§ **Quoted passage**
━━━━━━━━━━━━━━━━━━━━

Experts have found that siblings can shape how young birds learn critical life skills – and in some cases, they may matter more than parents.
A new field study from the University of California, Davis, and the Max Planck Institute of Animal Behavior shows that juvenile great tits often copy brothers, sisters, and nearby adults more than their own parents.
The research is the first to track social learning strategies in wild juveniles of a species with only brief parental care.
“Most of what we know comes from species with long parental care,” said lead author Sonja Wild, a scientist at UC Davies. “We wanted to know how learning works when parents step back quickly.”
Great tits (Parus major) are a useful model for that question. After fledging, young birds get roughly ten days of support. Then parents reduce provisioning and the juveniles must manage alone. They need to find food, avoid predators, and navigate social groups with little guidance.
The team followed 51 breeding pairs and 229 fledglings for ten weeks. They deployed automated puzzle feeders that dispensed mealworms. Each box opened when a bird slid a door left or right.
Every bird wore a microchip, so each attempt was logged with time and identity. The setup captured tens of thousands of solves and near misses.
The design allowed the researchers to see who learned first and who copied whom. It also showed which “solution” spread – left or right – within each family.
Parental skill still mattered. Offspring from adept parents were more likely to try the device. But the birds’ actual tactics came from others.
Early learners in each sibling group copied unrelated adults about three times more often than they copied parents. Once one fledgling figured it out, the rest followed their sibling’s lead. About 94 percent of later learners adopted the sibling’s solution.
The pattern was strong and consistent. Parents nudged juveniles to engage. Siblings and nonparent adults taught them how.
“When they leave the nest, they know almost nothing,” Wild said. “With limited parental help, they turn to whoever is around and successful.”
Why would siblings dominate? Proximity and timing likely matter. Fledglings travel and forage together during the brief post-fledging period. One sibling’s breakthrough becomes a highly visible template. Copying is fast, low risk, and efficient when energy and time are scarce.
The findings help explain why related birds can share behaviors even when parental care is short. Families converge on a tactic because siblings transmit it, not because bird parents enforce it. The result is a cultural signature that persists within a brood.

━━━━━━━━━━━━━━━━━━━━

§ **Records shown**

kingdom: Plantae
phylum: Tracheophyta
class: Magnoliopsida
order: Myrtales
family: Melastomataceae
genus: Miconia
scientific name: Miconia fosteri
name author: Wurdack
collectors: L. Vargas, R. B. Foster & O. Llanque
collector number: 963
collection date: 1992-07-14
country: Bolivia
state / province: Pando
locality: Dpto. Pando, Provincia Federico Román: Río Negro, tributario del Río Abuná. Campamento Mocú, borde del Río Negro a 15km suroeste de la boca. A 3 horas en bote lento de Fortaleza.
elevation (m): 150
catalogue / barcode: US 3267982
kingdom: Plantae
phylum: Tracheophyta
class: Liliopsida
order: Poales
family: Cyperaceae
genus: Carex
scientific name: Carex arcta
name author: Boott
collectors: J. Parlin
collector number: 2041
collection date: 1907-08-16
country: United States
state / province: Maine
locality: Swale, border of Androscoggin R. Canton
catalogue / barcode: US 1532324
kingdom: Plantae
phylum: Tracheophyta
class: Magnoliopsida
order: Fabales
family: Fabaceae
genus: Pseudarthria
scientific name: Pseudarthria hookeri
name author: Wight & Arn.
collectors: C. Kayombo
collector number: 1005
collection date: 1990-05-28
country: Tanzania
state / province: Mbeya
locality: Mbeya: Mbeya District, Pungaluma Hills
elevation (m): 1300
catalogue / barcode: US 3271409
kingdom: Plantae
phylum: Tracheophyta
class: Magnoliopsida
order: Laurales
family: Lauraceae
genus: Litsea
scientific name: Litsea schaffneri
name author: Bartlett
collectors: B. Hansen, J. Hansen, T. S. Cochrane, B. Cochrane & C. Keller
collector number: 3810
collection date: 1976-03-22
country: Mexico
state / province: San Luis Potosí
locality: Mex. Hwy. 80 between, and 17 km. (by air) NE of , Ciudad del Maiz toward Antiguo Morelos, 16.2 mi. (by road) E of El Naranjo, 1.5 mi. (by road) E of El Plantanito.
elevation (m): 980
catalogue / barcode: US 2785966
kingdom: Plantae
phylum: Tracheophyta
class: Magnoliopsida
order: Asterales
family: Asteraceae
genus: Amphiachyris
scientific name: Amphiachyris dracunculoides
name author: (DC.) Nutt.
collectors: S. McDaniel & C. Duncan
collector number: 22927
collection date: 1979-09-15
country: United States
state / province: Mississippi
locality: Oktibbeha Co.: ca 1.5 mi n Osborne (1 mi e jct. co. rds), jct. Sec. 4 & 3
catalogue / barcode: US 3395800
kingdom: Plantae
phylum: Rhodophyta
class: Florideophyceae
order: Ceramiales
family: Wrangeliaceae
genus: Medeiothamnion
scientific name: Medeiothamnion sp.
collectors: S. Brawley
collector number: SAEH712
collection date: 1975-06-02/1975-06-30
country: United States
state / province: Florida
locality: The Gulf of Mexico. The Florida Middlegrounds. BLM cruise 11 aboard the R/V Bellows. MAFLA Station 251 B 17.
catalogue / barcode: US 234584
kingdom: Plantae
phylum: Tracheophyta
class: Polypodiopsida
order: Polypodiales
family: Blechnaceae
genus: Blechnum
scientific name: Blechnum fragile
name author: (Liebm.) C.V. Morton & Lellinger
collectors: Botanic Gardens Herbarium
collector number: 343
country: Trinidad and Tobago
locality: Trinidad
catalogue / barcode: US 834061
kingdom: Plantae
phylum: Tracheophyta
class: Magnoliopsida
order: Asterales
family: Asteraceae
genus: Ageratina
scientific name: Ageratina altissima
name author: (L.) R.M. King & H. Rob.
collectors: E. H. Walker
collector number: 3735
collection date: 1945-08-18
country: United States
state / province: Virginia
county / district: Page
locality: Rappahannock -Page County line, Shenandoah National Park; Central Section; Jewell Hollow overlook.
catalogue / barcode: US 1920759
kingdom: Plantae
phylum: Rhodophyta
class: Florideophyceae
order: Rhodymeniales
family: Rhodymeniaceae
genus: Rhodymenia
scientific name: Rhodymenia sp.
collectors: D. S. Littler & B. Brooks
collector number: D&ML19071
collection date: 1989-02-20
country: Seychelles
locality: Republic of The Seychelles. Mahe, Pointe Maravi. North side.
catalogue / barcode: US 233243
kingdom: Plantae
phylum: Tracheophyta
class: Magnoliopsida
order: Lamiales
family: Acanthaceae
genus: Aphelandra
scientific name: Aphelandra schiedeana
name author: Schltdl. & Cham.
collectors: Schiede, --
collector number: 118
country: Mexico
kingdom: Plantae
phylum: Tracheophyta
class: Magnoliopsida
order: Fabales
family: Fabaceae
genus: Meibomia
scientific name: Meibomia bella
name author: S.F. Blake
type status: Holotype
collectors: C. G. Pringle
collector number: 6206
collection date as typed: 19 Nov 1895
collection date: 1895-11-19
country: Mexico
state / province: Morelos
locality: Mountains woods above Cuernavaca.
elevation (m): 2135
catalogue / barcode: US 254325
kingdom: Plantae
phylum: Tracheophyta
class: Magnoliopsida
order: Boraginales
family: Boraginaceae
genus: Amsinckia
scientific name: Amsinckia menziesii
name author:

━━━━━━━━━━━━━━━━━━━━

§ **Task description**
Translate this sentence from the article on great tits into Spanish: "Copying is fast, low risk, and efficient when energy and time are scarce." The lines have no connection to the article on great tits.

§ **Result of the exercise**
Copiar es rápido, de bajo riesgo y eficiente cuando la energía y el tiempo escasean.